Although the alleged assault occurred in October, this is the first time that it has become public. The New York Times' Maggie Haberman tweeted Friday that it's "unusual" that the incident didn't leak to the public. The Trump administration has notoriously had trouble keeping information from leaking to journalists.
Conway told CNN that she called the police, who later charged Mary Elizabeth Inabinett with disorderly conduct and second-degree assault. Inabinett's attorney, however, insists that she did nothing wrong.
"Ms. Inabinett saw Kellyanne Conway, a public figure, in a public place, and exercised her First Amendment right to express her personal opinions," her attorney, William Alden McDaniel Jr., says in a statement to Bustle. "She did not assault Ms. Conway."
Inabinett is scheduled to go on trial in March in a court in Maryland. Her lawyer says she will plead not guilty. "The facts at trial will ... show Ms. Conway's account to be false," McDaniel says in the statement. Conway says that her daughter managed to capture some of the incident on video, but according to CNN, it's not clear whether the video shows Inabinett making physical contact with Conway.
Conway said in the interview that Inabinett "was out of control." Per CNN, court documents claim that she shook Conway for a few seconds. Inabinett allegedly then broke physical contact but continued to yell "comments believed to be about Conway's political views." After nearly 10 minutes, restaurant workers escorted Inabinett out, the documents say.

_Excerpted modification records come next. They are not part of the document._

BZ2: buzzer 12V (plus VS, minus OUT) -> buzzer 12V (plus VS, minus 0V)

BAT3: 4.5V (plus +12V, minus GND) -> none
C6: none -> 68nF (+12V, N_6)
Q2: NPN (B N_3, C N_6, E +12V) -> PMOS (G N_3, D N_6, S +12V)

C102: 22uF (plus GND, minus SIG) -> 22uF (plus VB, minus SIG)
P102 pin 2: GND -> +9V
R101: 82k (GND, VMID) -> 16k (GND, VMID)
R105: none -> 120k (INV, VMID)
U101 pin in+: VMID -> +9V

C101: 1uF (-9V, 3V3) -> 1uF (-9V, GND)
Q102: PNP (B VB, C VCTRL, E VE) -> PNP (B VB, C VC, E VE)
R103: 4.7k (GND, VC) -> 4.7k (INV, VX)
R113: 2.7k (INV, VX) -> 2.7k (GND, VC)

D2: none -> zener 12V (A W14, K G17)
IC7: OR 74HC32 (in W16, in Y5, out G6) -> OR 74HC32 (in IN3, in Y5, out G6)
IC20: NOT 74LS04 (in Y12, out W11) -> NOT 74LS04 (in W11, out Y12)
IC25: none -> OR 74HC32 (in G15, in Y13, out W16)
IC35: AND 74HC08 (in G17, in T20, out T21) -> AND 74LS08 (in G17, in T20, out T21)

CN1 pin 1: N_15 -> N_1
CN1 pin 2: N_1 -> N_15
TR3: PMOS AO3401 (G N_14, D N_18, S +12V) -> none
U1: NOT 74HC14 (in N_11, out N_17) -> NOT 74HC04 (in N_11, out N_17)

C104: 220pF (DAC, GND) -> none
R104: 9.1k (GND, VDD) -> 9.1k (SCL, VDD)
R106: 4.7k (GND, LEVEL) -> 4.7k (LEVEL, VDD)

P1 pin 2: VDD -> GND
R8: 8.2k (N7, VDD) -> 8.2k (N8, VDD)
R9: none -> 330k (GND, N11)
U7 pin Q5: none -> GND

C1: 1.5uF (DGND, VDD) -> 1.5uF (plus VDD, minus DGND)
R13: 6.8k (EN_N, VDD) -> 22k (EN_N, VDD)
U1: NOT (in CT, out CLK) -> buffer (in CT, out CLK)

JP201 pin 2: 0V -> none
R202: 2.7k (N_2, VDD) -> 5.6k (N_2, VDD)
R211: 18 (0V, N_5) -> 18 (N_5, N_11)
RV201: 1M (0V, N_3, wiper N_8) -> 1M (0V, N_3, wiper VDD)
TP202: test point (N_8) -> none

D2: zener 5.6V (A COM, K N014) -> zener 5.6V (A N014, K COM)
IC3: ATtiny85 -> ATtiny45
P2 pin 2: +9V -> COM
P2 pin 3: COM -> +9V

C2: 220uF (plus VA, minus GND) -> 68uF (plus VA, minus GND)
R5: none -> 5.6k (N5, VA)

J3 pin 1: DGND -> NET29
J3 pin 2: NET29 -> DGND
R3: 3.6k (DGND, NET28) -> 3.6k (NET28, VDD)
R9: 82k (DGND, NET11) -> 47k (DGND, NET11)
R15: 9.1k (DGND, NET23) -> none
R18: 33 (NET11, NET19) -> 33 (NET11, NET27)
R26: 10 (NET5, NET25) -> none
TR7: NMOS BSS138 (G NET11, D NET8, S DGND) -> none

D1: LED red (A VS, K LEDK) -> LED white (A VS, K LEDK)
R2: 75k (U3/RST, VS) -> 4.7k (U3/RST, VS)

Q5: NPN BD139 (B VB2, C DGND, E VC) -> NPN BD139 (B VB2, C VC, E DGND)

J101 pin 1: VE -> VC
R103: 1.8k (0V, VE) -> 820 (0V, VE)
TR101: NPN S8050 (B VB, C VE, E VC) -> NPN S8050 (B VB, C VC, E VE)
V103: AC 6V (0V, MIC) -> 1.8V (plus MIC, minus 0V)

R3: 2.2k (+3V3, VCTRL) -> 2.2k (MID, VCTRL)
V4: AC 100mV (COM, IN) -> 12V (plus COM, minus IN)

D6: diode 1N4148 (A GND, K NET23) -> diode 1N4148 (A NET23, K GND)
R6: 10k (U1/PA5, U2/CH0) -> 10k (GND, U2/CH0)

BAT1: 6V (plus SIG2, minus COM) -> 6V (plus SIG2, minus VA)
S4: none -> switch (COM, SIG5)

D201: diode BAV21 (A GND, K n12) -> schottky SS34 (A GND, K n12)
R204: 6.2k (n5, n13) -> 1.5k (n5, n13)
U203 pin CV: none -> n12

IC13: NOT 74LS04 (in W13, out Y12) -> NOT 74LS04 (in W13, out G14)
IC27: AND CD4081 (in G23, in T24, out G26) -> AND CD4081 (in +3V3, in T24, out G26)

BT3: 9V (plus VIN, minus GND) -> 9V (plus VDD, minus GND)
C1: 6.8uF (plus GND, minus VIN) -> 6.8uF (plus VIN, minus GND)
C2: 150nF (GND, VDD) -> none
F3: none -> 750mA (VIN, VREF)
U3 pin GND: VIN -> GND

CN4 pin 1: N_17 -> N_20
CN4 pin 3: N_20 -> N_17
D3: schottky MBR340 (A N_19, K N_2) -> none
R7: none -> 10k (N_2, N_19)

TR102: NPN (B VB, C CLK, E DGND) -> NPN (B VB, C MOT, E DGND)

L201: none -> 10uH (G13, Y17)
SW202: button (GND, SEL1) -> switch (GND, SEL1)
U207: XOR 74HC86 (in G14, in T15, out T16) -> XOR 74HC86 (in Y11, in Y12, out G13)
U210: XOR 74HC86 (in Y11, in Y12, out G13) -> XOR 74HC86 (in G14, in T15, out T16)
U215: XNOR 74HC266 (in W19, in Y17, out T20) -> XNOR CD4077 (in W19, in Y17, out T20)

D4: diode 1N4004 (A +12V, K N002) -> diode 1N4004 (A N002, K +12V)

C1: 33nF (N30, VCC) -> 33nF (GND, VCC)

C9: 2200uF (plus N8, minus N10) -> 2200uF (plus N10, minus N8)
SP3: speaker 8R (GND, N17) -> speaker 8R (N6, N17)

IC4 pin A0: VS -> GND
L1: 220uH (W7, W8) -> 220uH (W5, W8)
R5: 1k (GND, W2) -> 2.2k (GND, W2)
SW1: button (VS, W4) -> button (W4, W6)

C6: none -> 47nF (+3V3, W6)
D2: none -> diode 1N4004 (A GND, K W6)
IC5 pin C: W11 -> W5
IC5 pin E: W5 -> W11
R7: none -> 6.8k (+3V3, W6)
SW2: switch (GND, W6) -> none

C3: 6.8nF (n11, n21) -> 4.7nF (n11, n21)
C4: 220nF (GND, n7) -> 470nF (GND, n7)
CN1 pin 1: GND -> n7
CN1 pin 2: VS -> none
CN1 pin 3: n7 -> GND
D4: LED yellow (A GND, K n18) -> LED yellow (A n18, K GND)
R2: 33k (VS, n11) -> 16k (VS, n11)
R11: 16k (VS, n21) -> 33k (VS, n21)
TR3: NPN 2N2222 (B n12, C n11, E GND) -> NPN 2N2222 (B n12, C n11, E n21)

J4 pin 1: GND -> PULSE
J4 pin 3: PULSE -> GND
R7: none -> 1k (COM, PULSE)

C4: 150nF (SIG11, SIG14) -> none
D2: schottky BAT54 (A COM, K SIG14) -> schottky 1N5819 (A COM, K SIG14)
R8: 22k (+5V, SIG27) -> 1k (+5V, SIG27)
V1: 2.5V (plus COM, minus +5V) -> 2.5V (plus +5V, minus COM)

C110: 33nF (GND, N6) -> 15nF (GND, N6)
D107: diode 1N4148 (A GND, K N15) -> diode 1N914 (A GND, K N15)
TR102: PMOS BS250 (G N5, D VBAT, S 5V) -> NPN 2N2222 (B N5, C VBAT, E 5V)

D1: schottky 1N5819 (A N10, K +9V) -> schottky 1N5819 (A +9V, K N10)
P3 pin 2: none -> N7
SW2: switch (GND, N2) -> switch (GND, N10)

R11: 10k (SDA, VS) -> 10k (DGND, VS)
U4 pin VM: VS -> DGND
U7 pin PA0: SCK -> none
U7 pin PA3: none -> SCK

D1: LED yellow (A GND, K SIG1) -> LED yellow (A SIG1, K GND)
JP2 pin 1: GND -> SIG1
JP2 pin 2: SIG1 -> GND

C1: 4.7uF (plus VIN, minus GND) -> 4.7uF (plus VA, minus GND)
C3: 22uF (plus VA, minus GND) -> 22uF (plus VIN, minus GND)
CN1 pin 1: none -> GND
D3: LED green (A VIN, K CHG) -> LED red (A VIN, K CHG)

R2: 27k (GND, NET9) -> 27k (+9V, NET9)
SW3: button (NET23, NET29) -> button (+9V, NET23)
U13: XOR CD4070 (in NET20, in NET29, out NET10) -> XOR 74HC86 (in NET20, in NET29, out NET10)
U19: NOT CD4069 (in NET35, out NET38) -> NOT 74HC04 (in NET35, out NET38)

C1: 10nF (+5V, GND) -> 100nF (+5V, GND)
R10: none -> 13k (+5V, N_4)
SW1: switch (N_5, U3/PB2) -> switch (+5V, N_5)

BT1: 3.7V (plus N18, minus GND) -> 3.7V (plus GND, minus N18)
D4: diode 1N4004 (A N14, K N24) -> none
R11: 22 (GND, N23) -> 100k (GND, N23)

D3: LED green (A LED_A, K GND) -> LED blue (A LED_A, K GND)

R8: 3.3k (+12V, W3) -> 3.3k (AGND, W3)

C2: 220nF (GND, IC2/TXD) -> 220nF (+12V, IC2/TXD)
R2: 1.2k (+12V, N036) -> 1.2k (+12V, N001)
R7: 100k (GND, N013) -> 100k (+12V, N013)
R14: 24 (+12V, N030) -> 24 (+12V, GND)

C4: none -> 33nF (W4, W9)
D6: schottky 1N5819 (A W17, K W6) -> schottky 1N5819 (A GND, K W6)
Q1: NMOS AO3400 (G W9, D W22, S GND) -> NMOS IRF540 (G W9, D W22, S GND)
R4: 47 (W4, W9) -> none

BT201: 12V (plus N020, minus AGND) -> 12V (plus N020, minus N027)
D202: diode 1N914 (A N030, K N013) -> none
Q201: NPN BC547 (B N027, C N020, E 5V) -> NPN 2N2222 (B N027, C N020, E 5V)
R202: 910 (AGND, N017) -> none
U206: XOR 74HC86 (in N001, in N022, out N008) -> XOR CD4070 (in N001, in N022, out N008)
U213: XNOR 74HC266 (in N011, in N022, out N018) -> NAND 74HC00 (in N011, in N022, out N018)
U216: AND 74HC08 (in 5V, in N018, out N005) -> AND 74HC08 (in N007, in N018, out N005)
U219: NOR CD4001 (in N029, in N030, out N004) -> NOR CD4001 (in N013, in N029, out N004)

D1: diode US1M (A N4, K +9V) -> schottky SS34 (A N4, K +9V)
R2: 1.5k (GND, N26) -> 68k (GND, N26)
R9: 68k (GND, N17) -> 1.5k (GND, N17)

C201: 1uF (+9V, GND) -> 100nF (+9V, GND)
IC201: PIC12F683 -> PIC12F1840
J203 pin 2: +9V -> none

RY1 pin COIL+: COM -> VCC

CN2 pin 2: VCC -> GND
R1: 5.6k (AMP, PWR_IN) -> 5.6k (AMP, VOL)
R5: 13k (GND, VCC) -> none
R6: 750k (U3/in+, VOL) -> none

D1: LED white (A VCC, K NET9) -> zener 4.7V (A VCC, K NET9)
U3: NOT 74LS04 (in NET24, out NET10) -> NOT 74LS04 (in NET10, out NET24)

The incident occurred around the time of Brett Kavanaugh's Supreme Court confirmation process. At the time, Conway expressed doubt about the sexual assault accusations against him. After three women came forward with allegations (all of which Kavanaugh denied), Conway told CBS that the events were "starting to feel like a vast left-wing conspiracy."
Conway is far from the first Trump administration official to be publicly rebuked by private citizens. In June, White House Press Secretary Sarah Huckabee Sanders was asked to leave Virginia's Red Hen restaurant by an owner who was critical of the president. Protesters also confronted Homeland Security Secretary Kirstjen Nielsen at a Mexican restaurant that month. When incoming Vice President Mike Pence attended the musical Hamilton in the fall of 2016, an actor addressed him after the curtain call: "We are the diverse Americans who are alarmed and anxious that your new administration will not protect us."
But Conway argues that Inabinett's protest went beyond a verbal demonstration of dissent. The court will decide on a verdict when her case comes to trial in March.